WHAT THE EXERCISE ASKS: Would you write out the entries again, exactly as they are, but without images?

Dataset entries
=====

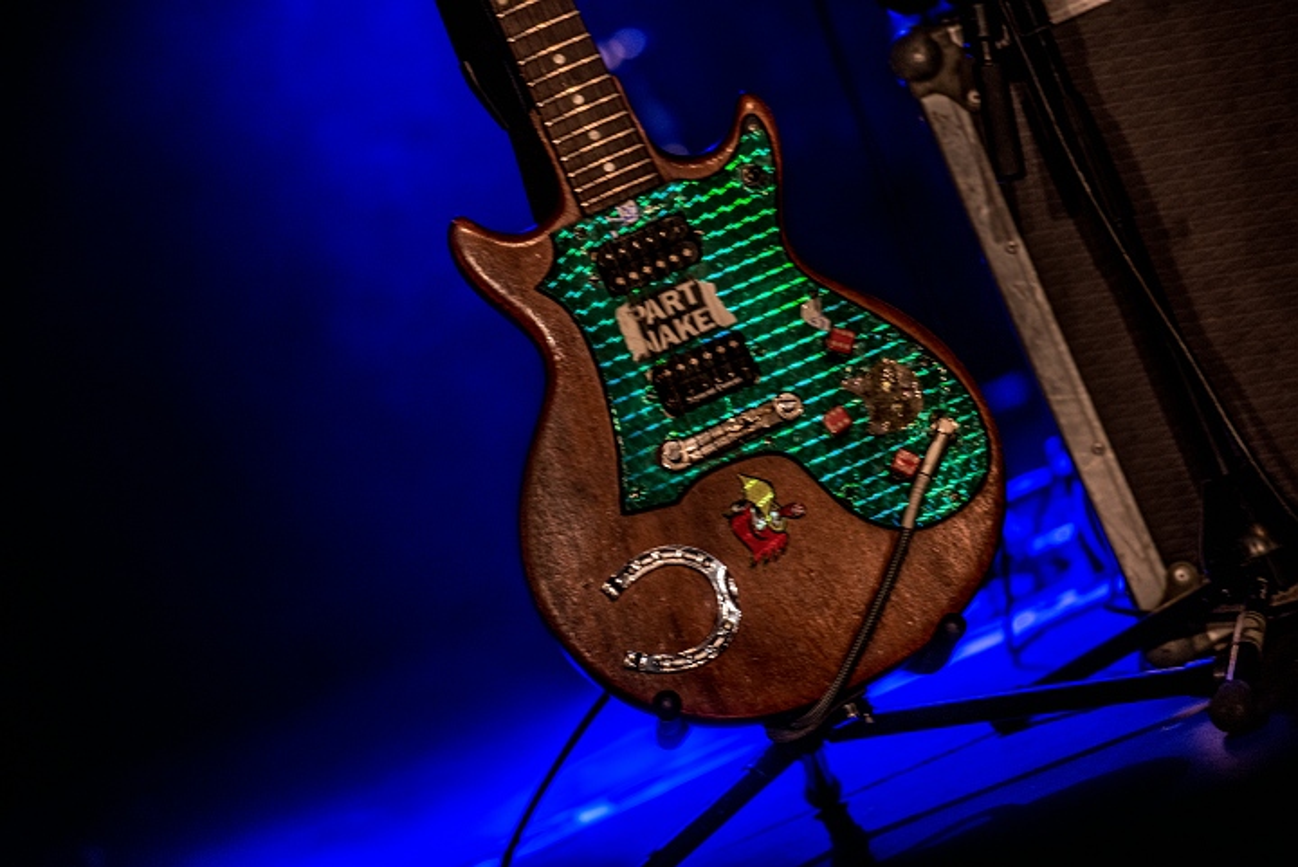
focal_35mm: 200
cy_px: 434
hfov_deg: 10.3
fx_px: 7215
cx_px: 649
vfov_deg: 6.9
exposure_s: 1/100
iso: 1250
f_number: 2.8
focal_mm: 200
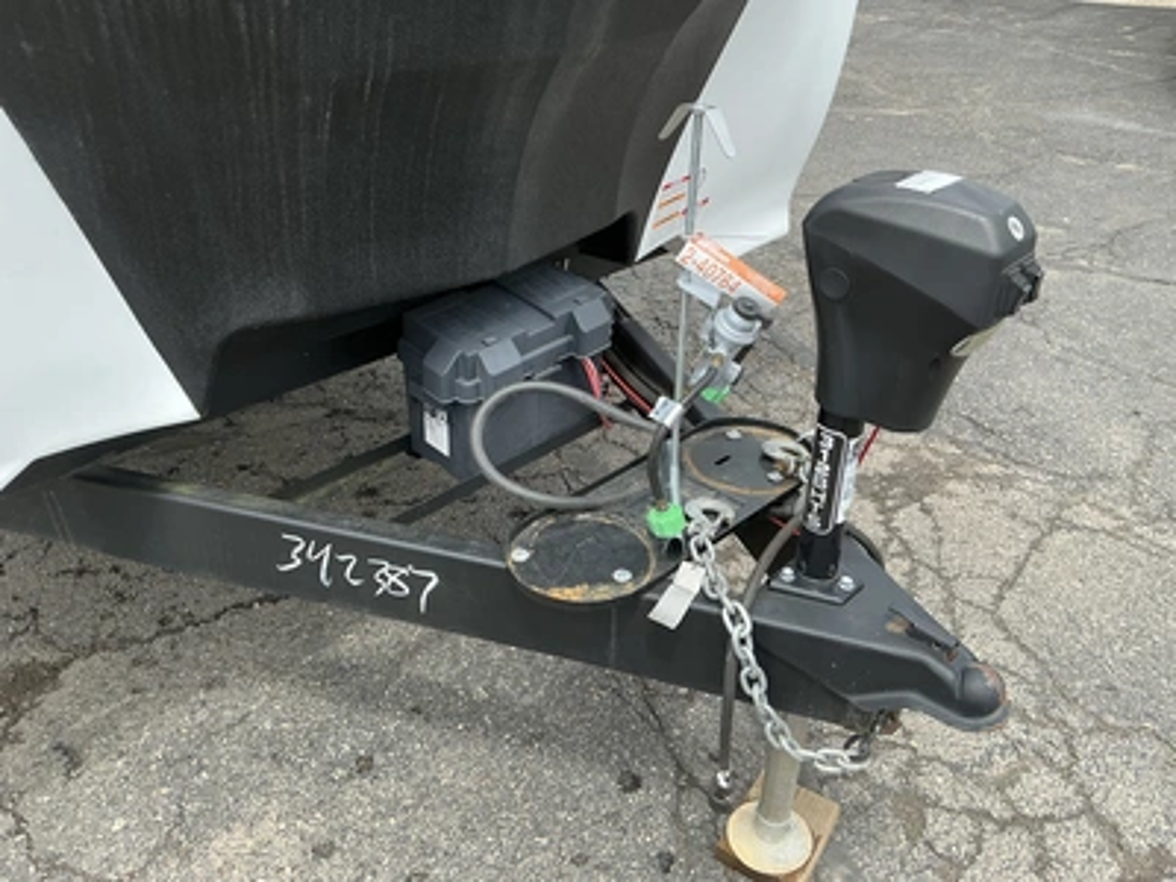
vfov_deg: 49.7
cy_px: 441
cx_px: 588
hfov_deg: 63.4
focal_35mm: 28
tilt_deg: -27.7
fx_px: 951
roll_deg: -0.9
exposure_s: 1/770
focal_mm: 3
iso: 25
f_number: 1.8
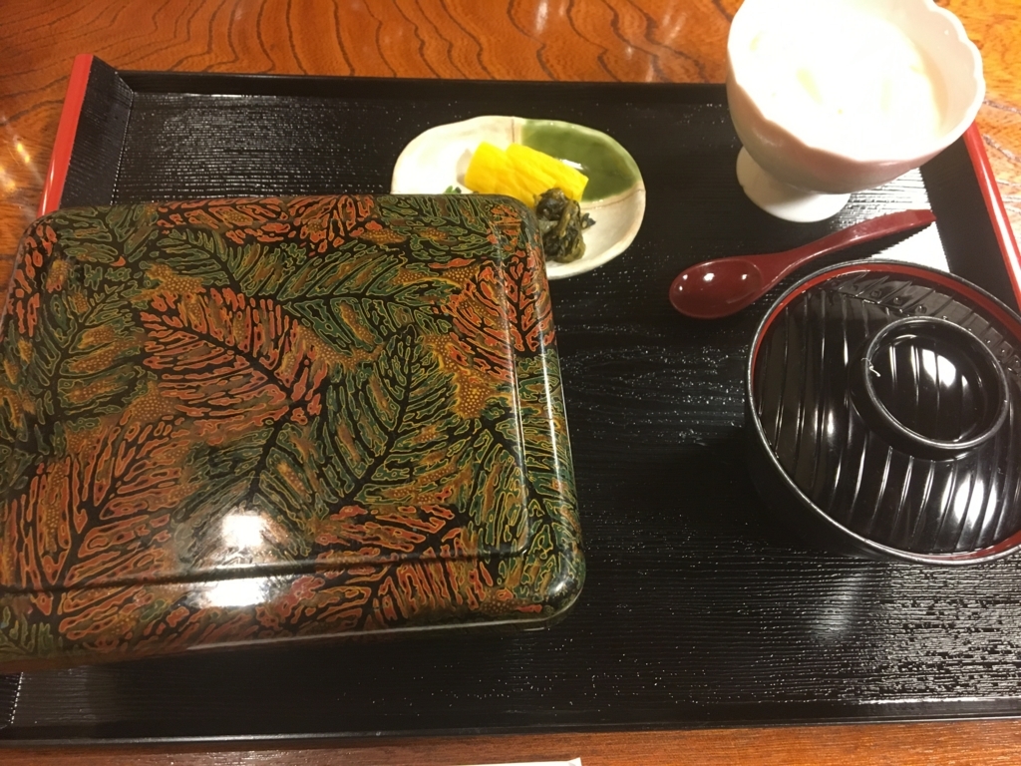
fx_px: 855
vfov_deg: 48.2
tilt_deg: -64.8
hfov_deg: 61.7
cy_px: 383
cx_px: 510
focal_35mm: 29
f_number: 2.2
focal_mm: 4.15
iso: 200
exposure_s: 1/24
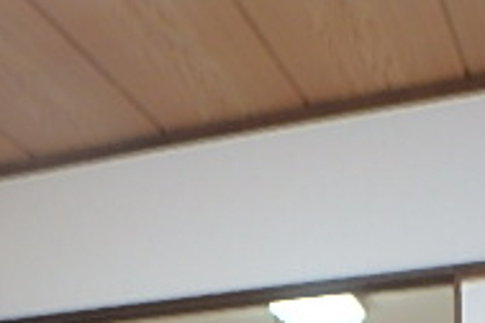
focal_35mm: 74
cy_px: 613
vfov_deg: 15.4
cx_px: 259
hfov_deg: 27.3
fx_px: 997
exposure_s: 1/30
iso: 200
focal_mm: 3.7
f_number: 3.5
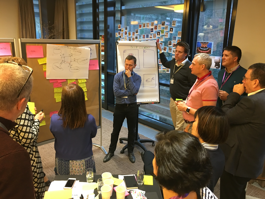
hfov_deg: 61.7
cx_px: 132
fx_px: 222
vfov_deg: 48.2
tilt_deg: -14.3
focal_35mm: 29
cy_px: 100
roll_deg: -2.3
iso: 100
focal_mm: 4.15
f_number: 2.2
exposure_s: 1/17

=====

TASK SOLUTION:
focal_35mm: 200
cy_px: 434
hfov_deg: 10.3
fx_px: 7215
cx_px: 649
vfov_deg: 6.9
exposure_s: 1/100
iso: 1250
f_number: 2.8
focal_mm: 200
vfov_deg: 49.7
cy_px: 441
cx_px: 588
hfov_deg: 63.4
focal_35mm: 28
tilt_deg: -27.7
fx_px: 951
roll_deg: -0.9
exposure_s: 1/770
focal_mm: 3
iso: 25
f_number: 1.8
fx_px: 855
vfov_deg: 48.2
tilt_deg: -64.8
hfov_deg: 61.7
cy_px: 383
cx_px: 510
focal_35mm: 29
f_number: 2.2
focal_mm: 4.15
iso: 200
exposure_s: 1/24
focal_35mm: 74
cy_px: 613
vfov_deg: 15.4
cx_px: 259
hfov_deg: 27.3
fx_px: 997
exposure_s: 1/30
iso: 200
focal_mm: 3.7
f_number: 3.5
hfov_deg: 61.7
cx_px: 132
fx_px: 222
vfov_deg: 48.2
tilt_deg: -14.3
focal_35mm: 29
cy_px: 100
roll_deg: -2.3
iso: 100
focal_mm: 4.15
f_number: 2.2
exposure_s: 1/17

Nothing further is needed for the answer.